A friend's husband went in for a doctor's checkup after turning 65. He said that he was given three random words at the beginning of the appointment and then asked what those three words were at the end. Another friend and her husband had the same experience after they turned 65. We sat around talking about it as we ate breakfast and then someone gave us all three words to remember - horse, rose, penny. An hour later we were asked what the three words were. I had just stuck the three words into short-term memory and they were still there. Later when my long-term memory went rifling through the junk in short-term memory it would bypass those words as being of no consequence. However, two of my other friends said the way they remembered was to make a mental image incorporating the three words: they both pictured a horse's face w/ a rose stuck behind it's ear and a penny on it's nose.
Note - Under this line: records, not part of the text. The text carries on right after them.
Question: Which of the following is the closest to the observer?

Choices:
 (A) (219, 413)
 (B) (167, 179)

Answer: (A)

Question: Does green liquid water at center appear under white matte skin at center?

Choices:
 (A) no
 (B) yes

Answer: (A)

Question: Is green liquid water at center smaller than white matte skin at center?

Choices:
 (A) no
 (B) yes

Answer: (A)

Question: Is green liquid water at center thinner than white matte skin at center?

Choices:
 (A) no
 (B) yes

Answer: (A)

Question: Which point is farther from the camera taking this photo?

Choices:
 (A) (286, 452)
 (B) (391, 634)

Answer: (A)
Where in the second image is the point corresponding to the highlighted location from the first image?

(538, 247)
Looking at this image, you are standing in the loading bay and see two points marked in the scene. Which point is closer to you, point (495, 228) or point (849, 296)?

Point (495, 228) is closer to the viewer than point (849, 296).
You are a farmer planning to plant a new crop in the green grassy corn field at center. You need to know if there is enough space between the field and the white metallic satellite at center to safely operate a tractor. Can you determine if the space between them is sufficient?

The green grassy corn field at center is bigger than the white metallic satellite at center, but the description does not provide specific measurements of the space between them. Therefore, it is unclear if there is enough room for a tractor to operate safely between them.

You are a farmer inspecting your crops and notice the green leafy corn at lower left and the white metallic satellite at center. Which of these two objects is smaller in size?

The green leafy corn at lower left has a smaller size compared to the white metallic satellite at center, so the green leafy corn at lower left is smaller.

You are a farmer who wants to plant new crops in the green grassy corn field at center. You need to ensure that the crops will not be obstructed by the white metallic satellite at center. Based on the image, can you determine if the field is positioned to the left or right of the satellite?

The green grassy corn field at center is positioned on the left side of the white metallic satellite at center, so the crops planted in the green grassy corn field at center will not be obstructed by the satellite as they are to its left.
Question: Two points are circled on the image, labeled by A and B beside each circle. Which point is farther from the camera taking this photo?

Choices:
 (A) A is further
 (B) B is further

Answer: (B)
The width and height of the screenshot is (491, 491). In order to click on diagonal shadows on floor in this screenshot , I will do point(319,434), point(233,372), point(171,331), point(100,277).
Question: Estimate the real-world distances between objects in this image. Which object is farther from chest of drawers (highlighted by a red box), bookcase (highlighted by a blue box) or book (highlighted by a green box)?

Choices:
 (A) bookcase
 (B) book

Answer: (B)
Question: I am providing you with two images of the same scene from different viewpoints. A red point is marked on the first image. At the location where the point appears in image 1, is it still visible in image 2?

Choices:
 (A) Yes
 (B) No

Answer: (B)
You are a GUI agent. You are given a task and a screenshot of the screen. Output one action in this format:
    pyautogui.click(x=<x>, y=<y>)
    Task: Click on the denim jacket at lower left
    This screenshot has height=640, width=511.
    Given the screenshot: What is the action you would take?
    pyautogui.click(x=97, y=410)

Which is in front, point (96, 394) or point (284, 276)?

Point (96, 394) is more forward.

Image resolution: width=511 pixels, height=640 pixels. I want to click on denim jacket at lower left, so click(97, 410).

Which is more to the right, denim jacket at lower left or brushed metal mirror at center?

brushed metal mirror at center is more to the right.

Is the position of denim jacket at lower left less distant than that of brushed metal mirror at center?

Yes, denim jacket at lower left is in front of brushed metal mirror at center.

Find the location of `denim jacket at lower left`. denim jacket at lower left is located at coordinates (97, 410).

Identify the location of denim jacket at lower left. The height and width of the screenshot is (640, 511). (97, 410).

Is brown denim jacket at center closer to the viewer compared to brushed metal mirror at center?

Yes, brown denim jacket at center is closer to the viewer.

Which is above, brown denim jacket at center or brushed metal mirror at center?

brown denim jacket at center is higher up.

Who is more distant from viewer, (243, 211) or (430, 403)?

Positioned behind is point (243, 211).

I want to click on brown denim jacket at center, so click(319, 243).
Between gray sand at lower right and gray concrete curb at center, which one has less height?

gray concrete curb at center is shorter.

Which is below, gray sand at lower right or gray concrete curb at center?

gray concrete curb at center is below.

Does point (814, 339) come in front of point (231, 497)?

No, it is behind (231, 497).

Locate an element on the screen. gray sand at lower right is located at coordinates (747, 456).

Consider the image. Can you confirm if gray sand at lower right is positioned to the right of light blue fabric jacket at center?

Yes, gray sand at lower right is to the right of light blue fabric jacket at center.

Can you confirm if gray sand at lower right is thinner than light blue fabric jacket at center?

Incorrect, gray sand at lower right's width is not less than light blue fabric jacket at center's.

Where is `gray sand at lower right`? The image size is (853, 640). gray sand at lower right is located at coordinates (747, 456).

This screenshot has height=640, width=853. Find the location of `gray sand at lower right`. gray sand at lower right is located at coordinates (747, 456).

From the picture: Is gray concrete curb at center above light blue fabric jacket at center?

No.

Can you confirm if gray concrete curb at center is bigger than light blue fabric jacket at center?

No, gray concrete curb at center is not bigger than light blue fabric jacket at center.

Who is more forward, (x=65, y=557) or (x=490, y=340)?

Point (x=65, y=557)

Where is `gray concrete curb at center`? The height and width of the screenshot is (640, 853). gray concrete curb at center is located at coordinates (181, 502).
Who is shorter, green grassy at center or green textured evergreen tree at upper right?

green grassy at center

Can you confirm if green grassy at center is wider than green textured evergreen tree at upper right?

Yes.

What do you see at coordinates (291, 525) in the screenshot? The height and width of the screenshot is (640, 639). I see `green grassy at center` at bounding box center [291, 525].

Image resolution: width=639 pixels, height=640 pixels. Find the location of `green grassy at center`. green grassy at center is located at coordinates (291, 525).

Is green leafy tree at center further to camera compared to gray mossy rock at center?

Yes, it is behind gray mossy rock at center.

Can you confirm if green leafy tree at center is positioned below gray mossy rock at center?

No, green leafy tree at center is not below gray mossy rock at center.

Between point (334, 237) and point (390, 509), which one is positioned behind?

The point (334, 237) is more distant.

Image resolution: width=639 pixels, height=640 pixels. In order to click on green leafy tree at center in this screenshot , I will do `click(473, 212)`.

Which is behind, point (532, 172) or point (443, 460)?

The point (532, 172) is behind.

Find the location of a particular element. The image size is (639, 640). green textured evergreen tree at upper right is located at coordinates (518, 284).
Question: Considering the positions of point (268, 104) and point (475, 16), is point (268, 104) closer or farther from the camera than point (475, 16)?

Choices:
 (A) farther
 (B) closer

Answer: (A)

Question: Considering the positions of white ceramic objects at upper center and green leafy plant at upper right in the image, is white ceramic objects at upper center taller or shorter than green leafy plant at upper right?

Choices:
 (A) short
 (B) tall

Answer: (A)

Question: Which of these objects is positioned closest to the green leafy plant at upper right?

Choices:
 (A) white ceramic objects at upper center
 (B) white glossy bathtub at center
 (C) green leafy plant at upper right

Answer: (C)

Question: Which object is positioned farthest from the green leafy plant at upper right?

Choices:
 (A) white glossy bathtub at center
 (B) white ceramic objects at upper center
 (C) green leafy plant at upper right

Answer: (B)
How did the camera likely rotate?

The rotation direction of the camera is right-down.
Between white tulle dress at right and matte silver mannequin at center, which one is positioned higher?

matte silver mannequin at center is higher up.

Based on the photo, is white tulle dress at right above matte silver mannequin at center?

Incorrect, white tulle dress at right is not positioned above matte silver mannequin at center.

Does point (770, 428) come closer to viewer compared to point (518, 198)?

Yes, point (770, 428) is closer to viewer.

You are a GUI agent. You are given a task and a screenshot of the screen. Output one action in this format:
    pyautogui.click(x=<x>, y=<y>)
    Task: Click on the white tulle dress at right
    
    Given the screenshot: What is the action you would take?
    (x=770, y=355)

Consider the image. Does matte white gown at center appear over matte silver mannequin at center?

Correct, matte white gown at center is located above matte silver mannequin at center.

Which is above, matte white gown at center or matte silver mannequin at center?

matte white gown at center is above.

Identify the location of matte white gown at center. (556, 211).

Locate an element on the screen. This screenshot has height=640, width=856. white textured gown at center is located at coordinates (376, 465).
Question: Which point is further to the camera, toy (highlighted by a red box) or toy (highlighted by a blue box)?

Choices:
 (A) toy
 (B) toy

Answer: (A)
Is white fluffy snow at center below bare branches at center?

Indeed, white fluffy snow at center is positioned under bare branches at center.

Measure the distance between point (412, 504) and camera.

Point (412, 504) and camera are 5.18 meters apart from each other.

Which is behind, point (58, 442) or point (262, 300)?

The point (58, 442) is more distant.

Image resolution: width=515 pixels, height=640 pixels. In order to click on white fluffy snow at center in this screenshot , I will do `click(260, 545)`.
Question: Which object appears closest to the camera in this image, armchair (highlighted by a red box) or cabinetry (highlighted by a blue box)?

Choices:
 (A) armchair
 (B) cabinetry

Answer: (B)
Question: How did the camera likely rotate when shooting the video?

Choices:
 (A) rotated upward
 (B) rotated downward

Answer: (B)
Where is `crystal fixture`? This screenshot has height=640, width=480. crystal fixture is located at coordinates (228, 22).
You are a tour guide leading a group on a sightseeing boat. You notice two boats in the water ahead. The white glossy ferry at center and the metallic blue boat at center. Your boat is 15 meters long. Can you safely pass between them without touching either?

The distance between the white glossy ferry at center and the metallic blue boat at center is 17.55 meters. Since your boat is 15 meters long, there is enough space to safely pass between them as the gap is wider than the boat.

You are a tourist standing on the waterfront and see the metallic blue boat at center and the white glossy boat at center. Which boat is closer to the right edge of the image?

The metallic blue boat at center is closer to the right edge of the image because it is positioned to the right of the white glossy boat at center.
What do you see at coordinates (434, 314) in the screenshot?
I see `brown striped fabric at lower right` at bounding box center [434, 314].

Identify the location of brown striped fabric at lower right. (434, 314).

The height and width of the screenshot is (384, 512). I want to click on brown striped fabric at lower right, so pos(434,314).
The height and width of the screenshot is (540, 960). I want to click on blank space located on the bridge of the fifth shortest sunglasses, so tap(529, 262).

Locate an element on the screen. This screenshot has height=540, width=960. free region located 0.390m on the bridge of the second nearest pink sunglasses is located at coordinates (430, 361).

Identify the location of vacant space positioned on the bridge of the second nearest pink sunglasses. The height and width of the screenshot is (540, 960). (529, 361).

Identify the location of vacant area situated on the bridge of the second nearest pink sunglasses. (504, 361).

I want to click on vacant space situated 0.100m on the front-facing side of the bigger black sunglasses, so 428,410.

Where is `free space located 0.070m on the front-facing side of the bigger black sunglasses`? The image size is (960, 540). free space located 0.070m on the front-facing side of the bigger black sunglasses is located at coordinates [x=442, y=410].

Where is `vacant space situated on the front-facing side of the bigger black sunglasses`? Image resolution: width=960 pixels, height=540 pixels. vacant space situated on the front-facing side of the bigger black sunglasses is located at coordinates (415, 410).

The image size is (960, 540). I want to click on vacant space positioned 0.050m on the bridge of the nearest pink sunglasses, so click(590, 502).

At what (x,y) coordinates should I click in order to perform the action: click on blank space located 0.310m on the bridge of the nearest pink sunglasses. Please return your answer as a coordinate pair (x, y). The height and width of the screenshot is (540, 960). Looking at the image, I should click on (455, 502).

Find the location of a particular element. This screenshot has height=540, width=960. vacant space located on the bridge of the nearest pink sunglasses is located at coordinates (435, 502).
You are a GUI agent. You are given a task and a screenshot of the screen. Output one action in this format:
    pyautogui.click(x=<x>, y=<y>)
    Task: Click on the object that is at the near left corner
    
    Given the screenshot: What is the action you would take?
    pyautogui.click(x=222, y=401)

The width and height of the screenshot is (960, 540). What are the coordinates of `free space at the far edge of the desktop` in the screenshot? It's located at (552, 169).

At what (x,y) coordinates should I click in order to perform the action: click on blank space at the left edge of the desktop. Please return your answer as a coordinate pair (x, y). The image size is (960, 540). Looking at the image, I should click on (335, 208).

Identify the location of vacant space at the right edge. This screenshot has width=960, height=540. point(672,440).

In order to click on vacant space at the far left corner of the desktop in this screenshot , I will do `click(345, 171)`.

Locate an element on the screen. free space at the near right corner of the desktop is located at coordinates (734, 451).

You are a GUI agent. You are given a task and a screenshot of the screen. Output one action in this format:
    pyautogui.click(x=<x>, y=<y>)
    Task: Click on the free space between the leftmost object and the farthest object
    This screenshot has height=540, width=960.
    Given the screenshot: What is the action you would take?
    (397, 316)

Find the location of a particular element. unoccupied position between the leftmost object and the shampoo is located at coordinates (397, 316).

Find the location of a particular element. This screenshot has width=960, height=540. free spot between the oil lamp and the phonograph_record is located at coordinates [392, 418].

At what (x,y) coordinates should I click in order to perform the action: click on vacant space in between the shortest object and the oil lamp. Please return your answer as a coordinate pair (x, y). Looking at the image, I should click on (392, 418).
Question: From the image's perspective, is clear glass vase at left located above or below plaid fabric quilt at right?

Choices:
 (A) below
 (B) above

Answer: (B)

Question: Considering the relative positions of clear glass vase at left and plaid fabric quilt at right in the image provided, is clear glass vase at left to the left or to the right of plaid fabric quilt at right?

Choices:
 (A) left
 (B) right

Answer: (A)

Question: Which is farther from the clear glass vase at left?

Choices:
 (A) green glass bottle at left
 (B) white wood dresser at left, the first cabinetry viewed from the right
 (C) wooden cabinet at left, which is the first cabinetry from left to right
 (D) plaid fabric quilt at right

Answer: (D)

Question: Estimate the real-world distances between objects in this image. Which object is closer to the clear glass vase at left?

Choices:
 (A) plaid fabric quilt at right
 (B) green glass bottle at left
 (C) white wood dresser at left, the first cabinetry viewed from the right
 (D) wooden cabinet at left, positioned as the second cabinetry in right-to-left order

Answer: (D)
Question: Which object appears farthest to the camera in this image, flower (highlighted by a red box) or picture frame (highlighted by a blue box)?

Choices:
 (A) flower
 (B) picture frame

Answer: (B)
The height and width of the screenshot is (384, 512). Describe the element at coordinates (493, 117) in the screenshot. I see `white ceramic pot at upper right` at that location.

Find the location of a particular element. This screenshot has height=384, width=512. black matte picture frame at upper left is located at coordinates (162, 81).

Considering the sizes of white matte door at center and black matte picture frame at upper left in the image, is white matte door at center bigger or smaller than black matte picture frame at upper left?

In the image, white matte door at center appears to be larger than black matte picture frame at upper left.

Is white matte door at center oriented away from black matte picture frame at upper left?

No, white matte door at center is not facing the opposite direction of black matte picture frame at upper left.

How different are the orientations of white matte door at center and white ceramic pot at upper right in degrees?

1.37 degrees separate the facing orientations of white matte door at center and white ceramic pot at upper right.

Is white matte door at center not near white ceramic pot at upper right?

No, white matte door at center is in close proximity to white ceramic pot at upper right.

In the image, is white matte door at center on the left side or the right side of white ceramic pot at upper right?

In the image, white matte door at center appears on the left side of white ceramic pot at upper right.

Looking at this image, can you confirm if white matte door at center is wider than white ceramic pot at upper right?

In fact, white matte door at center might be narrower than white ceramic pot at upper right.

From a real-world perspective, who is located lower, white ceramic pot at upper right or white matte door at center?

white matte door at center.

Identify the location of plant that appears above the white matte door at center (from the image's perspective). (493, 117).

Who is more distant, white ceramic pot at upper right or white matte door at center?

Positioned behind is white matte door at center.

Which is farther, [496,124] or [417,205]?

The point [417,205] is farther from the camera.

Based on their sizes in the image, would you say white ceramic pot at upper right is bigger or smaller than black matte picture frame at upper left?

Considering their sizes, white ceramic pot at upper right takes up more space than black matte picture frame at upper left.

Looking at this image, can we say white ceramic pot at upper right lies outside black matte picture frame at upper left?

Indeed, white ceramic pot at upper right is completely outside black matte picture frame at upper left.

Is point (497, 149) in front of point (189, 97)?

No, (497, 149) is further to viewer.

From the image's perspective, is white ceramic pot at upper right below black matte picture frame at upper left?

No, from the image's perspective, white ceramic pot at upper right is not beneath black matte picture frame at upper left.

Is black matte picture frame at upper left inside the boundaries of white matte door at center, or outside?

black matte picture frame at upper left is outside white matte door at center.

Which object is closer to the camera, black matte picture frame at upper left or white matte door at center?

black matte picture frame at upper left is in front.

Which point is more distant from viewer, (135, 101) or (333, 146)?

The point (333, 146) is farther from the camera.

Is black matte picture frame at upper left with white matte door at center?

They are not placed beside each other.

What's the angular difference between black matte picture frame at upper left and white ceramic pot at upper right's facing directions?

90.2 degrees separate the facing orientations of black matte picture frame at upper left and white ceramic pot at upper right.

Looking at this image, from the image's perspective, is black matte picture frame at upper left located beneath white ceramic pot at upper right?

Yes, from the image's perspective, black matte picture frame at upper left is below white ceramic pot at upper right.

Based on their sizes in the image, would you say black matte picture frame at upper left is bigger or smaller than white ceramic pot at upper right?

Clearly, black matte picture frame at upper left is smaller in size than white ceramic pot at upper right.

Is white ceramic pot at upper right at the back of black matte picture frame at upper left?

Rats. When long-term memory started sifting out the garbage in my short-term memory it was intrigued by the imagery and now the stupid three words are neatly stored away in my brain for easy retrieval. How it should have worked is like this morning at milking. In the fourth group of cows, #1270 needed pink eye medicine, #1439 needed hydrogen peroxide applied to an udder wound, #393, 1215, and 1243 had to be dried off so when they came into the parlor for milking, I needed to alert the herdsman. I memorized the numbers and found all of the cows when they came through. After tonight, those numbers will be neatly swept out of my memory as no longer important. Horse. Rose. Penny.